No ordinary New Zealander selling their home would go paying the agents commission, or for that matter the legal costs, until they had both an unconditional contract, and a deposit sitting in the bank account. And the question which remains is why our Government would do things so differently. Oh, and why the deal that was looking so very very tidy when it was announced a week before the last election is looking so very very untidy now.
Net Gain For Labour Gay and Left Lobbies
The announcement that former farmer and Trade Minister Jim Sutton would retire from Parliament, making way for Wellington lawyer Charles Chauvel was made, without authorisation, by Conservation Minister Chris Carter at a Premier House function of the Rainbow Labour Branch. The news leaked and the Sutton retirement was formalised the following day.
Quite why Sutton was targeted over at least half a dozen Labour colleagues who have never held Ministerial rank is surprising. There is obviously, from Clark's perspective, a personal element to the decision. But she would also have been mindful of the shift to the balance of her caucus.
The change further entrenches the shift to the left in the Labour party, as a pillar of Labour's conservative right, Sutton, makes way for an obvious leftist and a leading member of Labour's gay lobby. And the news doesn't get much better from here. The next retirement will bring back trade unionist Lesley Soper. And the one after, Louisa Wall, another member of Labour’s gay lobby, currently employed by the Human Rights Commission (a statement in itself). And Helen Clark thinks that's the sort of thing that's going to rejuvenate her government?
Judith Tizard didn't even wait for former Labour Party president Bob Harvey to get clear of his involvement in the Whangamata Marina High Court case (where he and Chris Carter are trying to reconcile conflicting accounts of their conversations) before appointing him to the board of Te Papa.
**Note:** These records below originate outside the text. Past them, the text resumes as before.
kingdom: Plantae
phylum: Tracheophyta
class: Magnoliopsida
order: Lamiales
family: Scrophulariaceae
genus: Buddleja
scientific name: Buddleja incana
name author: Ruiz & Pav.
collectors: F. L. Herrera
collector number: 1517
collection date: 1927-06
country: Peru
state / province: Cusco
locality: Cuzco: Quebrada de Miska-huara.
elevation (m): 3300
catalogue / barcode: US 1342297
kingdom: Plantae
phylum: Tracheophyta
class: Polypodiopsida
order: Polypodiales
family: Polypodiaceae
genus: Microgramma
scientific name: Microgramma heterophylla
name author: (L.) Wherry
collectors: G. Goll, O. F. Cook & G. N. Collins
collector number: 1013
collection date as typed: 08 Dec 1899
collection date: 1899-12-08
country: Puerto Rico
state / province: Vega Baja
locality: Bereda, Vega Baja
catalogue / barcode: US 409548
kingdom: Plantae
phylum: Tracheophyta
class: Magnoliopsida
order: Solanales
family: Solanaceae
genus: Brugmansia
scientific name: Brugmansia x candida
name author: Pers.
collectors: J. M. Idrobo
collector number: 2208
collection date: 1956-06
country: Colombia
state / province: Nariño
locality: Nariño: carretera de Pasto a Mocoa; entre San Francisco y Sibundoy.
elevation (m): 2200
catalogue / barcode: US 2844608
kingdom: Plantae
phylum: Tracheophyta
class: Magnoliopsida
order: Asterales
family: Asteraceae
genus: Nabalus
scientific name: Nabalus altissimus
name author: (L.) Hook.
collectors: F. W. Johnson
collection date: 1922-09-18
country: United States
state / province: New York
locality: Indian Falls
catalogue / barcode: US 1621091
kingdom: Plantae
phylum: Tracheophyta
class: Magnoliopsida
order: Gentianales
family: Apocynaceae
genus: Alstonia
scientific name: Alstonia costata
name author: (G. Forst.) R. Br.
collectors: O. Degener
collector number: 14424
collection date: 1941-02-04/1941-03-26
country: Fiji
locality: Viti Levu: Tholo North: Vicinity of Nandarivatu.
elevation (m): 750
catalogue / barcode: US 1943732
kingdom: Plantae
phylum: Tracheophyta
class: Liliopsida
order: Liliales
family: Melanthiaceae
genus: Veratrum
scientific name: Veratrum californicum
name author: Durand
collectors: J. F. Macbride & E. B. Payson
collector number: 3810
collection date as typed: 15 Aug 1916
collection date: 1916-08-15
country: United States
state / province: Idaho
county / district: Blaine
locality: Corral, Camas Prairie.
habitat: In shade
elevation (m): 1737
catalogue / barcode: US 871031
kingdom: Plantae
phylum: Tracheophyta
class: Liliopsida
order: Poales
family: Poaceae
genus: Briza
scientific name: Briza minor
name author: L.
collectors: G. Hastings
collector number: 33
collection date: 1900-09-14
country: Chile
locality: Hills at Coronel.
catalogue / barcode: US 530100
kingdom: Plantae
As the Te Papa board starts to look increasingly like a branch of the Labour Party, no doubt the hands will go out for more and more public money to keep the place afloat.
An increasingly impatient Clark will no doubt be offering ambassadorships, SOE chairs, and other government appointments as blandishments to dislodge at least another three or four of her caucus. The worldwide headquarters has not criticised the terms of the Sutton departure. On the grounds of ability and experience it would be hard to argue that Sutton isn't up to the task of Landcorp chair.
Using his skills and contacts for occasional trade ambassador forays makes sense, and is something an incoming National Government would not be averse to doing. But for the next three or four Labour retirees, the situation is entirely different. Having correctly concluded that not one of them was up to serving in her Ministry whilst in Parliament, won't it be interesting to find out what tasks Clark now imagines they are up to in their retirements.